Could you output each line below precisely as it stands, without the images?

_____

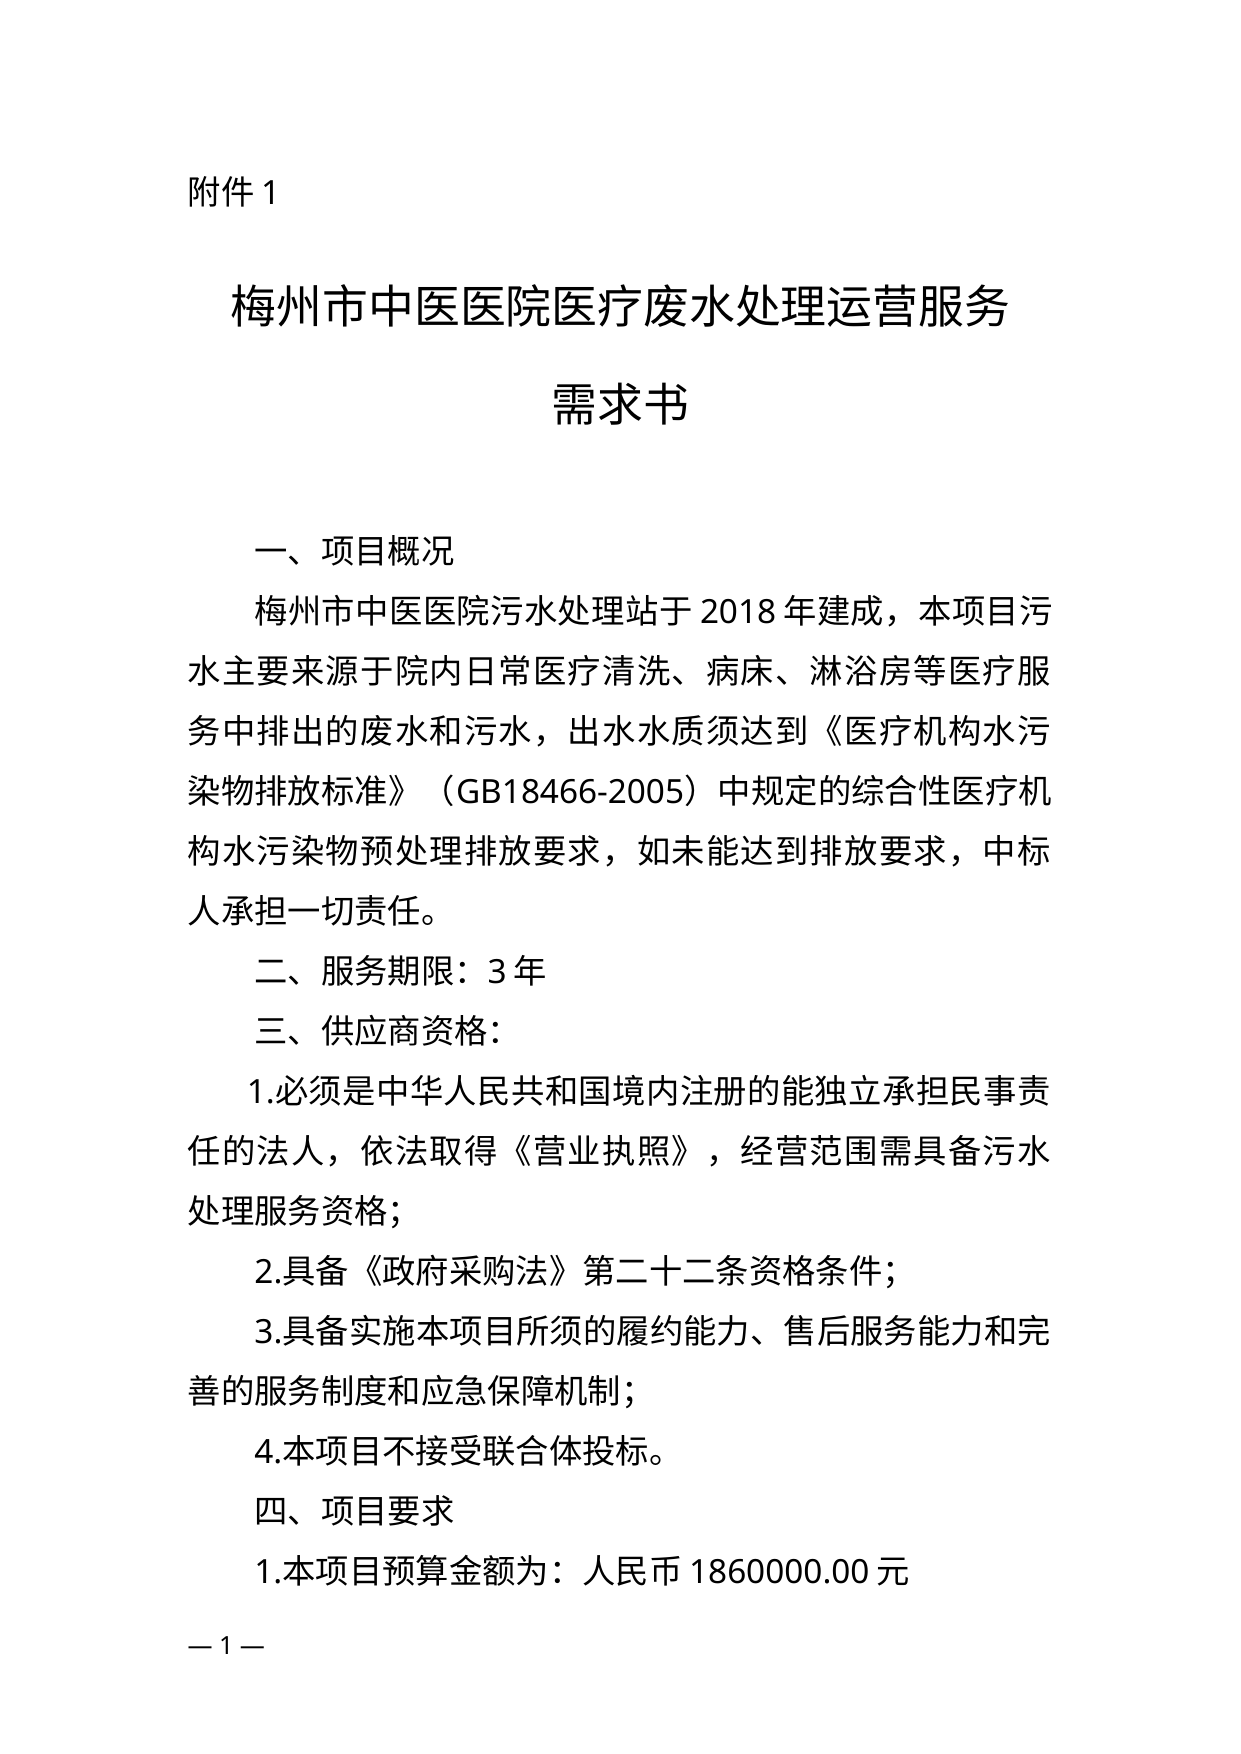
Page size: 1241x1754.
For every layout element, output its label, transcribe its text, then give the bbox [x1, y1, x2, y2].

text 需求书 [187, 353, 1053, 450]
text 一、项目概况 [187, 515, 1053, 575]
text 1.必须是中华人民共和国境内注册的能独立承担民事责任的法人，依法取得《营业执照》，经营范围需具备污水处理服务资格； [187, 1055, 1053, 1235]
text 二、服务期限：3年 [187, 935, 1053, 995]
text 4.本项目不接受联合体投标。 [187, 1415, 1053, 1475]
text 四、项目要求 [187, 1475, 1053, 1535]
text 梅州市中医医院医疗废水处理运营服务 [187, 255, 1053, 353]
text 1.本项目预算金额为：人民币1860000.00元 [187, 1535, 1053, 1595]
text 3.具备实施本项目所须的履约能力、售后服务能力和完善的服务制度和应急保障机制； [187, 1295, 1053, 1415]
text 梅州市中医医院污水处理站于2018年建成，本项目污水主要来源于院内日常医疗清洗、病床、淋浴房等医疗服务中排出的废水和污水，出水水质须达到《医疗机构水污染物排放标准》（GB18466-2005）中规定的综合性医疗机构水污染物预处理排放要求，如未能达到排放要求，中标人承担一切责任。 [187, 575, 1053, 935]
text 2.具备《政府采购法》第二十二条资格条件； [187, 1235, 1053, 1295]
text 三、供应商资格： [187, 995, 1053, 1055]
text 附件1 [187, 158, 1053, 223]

_____

Exercise answer:
Page size: 1241x1754.
For every layout element, output its label, transcribe its text, then give the bbox [x1, y1, x2, y2].

text 需求书 [187, 353, 1053, 450]
text 一、项目概况 [187, 515, 1053, 575]
text 1.必须是中华人民共和国境内注册的能独立承担民事责任的法人，依法取得《营业执照》，经营范围需具备污水处理服务资格； [187, 1055, 1053, 1235]
text 二、服务期限：3年 [187, 935, 1053, 995]
text 4.本项目不接受联合体投标。 [187, 1415, 1053, 1475]
text 四、项目要求 [187, 1475, 1053, 1535]
text 梅州市中医医院医疗废水处理运营服务 [187, 255, 1053, 353]
text 1.本项目预算金额为：人民币1860000.00元 [187, 1535, 1053, 1595]
text 3.具备实施本项目所须的履约能力、售后服务能力和完善的服务制度和应急保障机制； [187, 1295, 1053, 1415]
text 梅州市中医医院污水处理站于2018年建成，本项目污水主要来源于院内日常医疗清洗、病床、淋浴房等医疗服务中排出的废水和污水，出水水质须达到《医疗机构水污染物排放标准》（GB18466-2005）中规定的综合性医疗机构水污染物预处理排放要求，如未能达到排放要求，中标人承担一切责任。 [187, 575, 1053, 935]
text 2.具备《政府采购法》第二十二条资格条件； [187, 1235, 1053, 1295]
text 三、供应商资格： [187, 995, 1053, 1055]
text 附件1 [187, 158, 1053, 223]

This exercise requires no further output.